Wir werden am Freitag so gegen 14 Uhr in Flensburg sein, schicke mir dann noch mal bitte deine Handy Nr., dann rufe ich kurz durch.

Gruß Thorbi


----------



## Locke (10. März 2004)

Aloha,

also bei mir bleibt es dabei.
Uhrzeit, Treffpunkt kommt alles am Donnerstag, korrekt?
Mensch, da haben ja noch einige Zeit gefunden, das wird spassig.

Gruss Locke

@theactor
geht doch schon morgens los!


----------



## JosiHH (10. März 2004)

Moin zusammen,

alles schon gepackt, nur die Schneeschuhe noch, dann kanns losgehen.:q 

Ich werde Freitag früh zwischen 8 und 9 in HH aufbrechen und pünklich gegen 10 im Bereich FL sein.
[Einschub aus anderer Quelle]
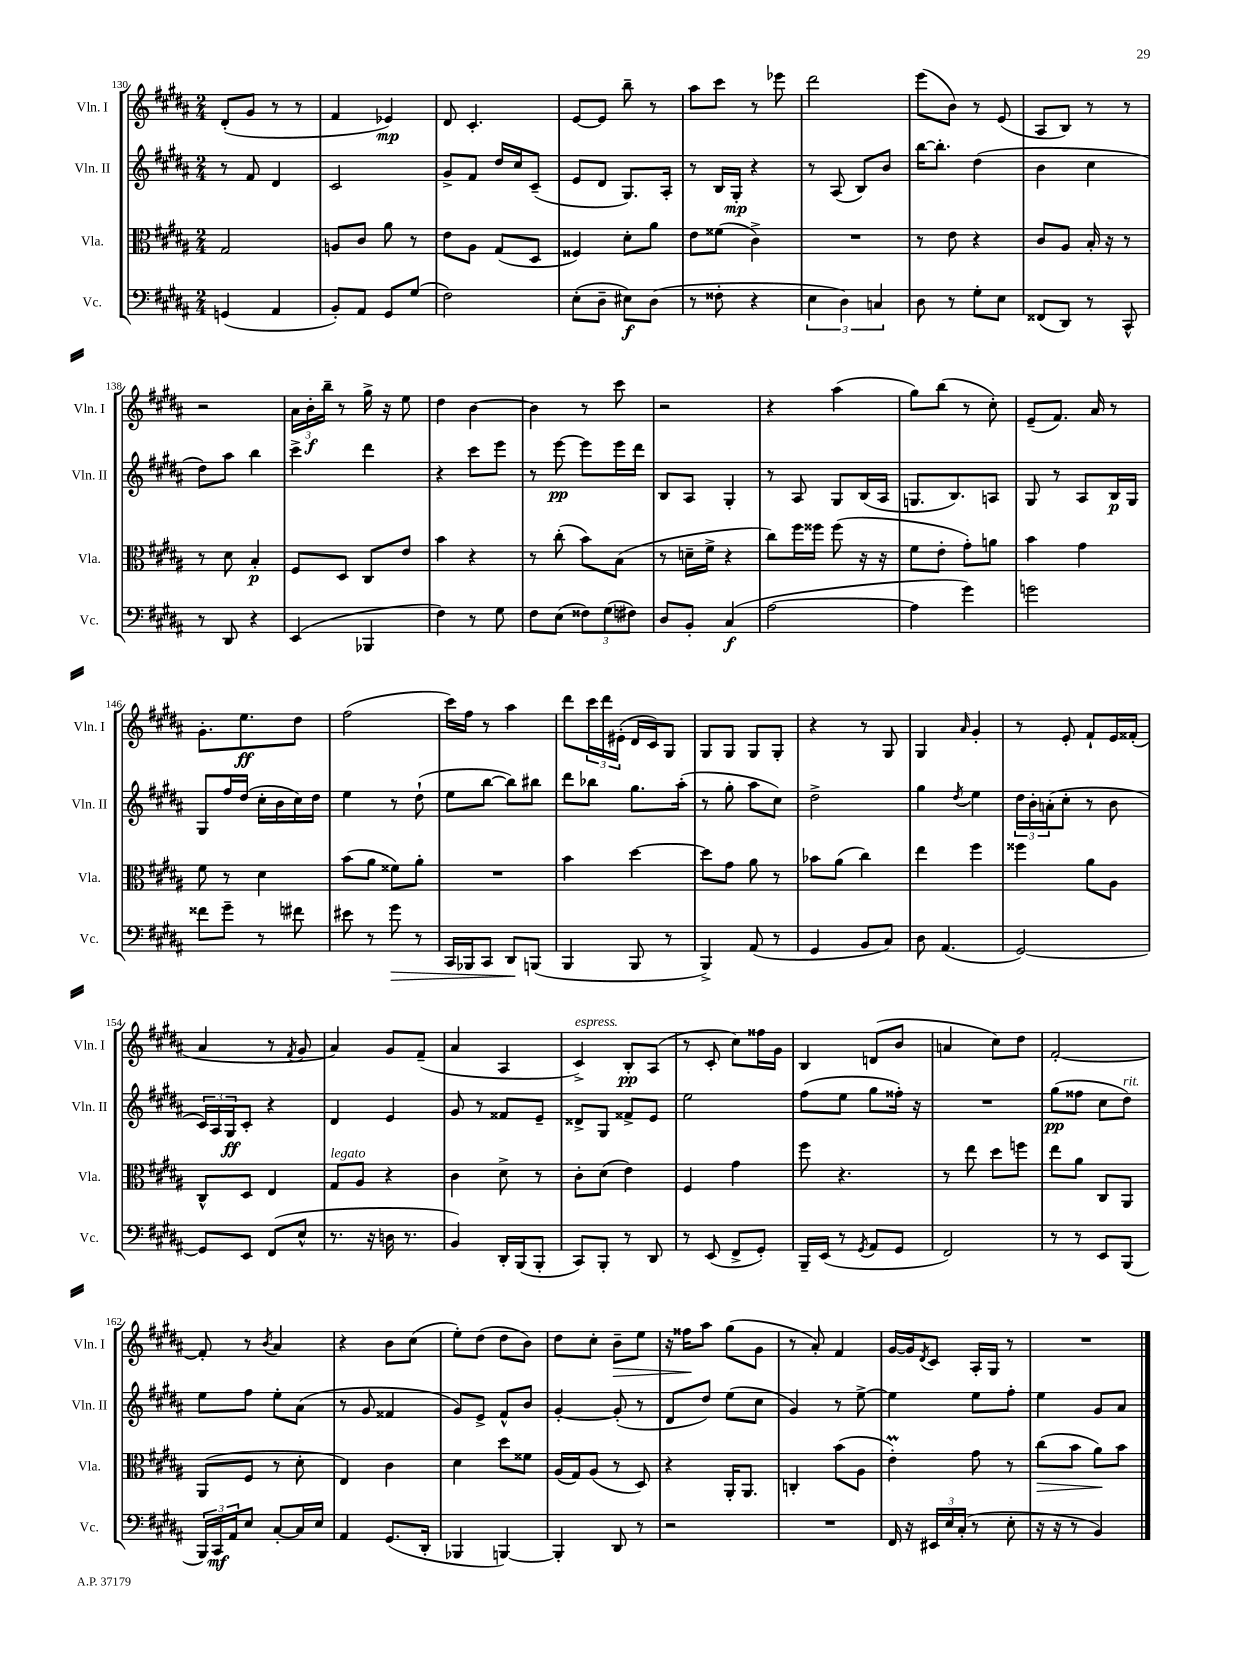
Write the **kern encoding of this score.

Hab noch 1-2 Plätze frei im Wagen. Also Hamburger, wer will kann noch einsteigen.

Gruss Josi


----------



## detlefb (10. März 2004)

Jo, ich bin auch schon ganz jipperich:z 
Wollte mich auch so um 8:00 rum auf'n Weg machen.
Komme aus HH-Tonndorf und habe auch noch nen Platz anzubieten.
Das beste war Wetterbericht gestern Abend,es soll wärmer werden.... das ganze also ohne Schneeschuhe!?!

Gruss Detlef#h


----------



## JosiHH (10. März 2004)

@detlefb

Wetterbericht???
Traue keiner Prognose, die du nicht selber gefälscht hast (naja, oder so ähnlich). Bis Freitag beim Schneemannbauen

Josi


----------



## Blauortsand (10. März 2004)

:z :z :z :z


----------



## detlefb (10. März 2004)

@ josiHH,

nun mach mir nicht bange   Schaun wir mal, zur Sicherheit werd noch ne Packung Glühwein mtnehmen, zum einschmelzen des SChneemanns, jalwoll ja. 
Gruss Detlef


----------



## detlefb (10. März 2004)

@ bos, 

wau das ist heftig! Aber nur die harten kommen in den Garten, die weichen müssen den Keller streichen.....


----------



## Thorbi (10. März 2004)

Das Wetter ist aber nun auch nebensächlich! Hauptsache Spaß an der Freud!!!!! 

Wir sind ja keine Mädchen!!!!! 

PS. Ich glaube, die Hamburger Fraktion kann sich einen ganzen Reisebus mieten! Den kriegen sie ja locker voll!


----------



## detlefb (10. März 2004)

@ Thorbi,
ja die Hamburger sind ein geselliges Völkchen........aber gleich einen Bus??? Glaub ich nicht......


----------



## Thorbi (10. März 2004)

Im Bus ist doch gemütlich....Da kann man doch herrlich die Taktik für den Rekordfang besprechen#g#6


----------



## vagabond82 (10. März 2004)

Moin Jungs,
das wird schon hinhauen, ihr seid doch nicht weich, oder ?
Bei Jelle stell ich mich auch noch bei 10 Windstärken an den Einlauf . Ihr holt da schon was raus, bei dem Top-Ghillie.
Ich wünsch euch mächtig viel Spass und Jelle endlich mal wieder nen riesen Lümmel.

Gruss Jan


----------



## Blauortsand (10. März 2004)

Man Jan vielen Dank - aber Du bist in den letzten Tagen so zweideutig nicht das ich mit dieser Einlaufgeschichte von Dir in Verbindung gebracht werde!!!


----------



## Thorbi (10. März 2004)

Wirklich skandalös, dieser Jan!!!!


----------



## Medo (10. März 2004)

@vagabond



> und Jelle endlich mal wieder nen riesen Lümmel


 ;+ 

gibt es dort wo wir hinwollen eine Kaimauer, an welcher ich mich mit den Mors bewegen kann ?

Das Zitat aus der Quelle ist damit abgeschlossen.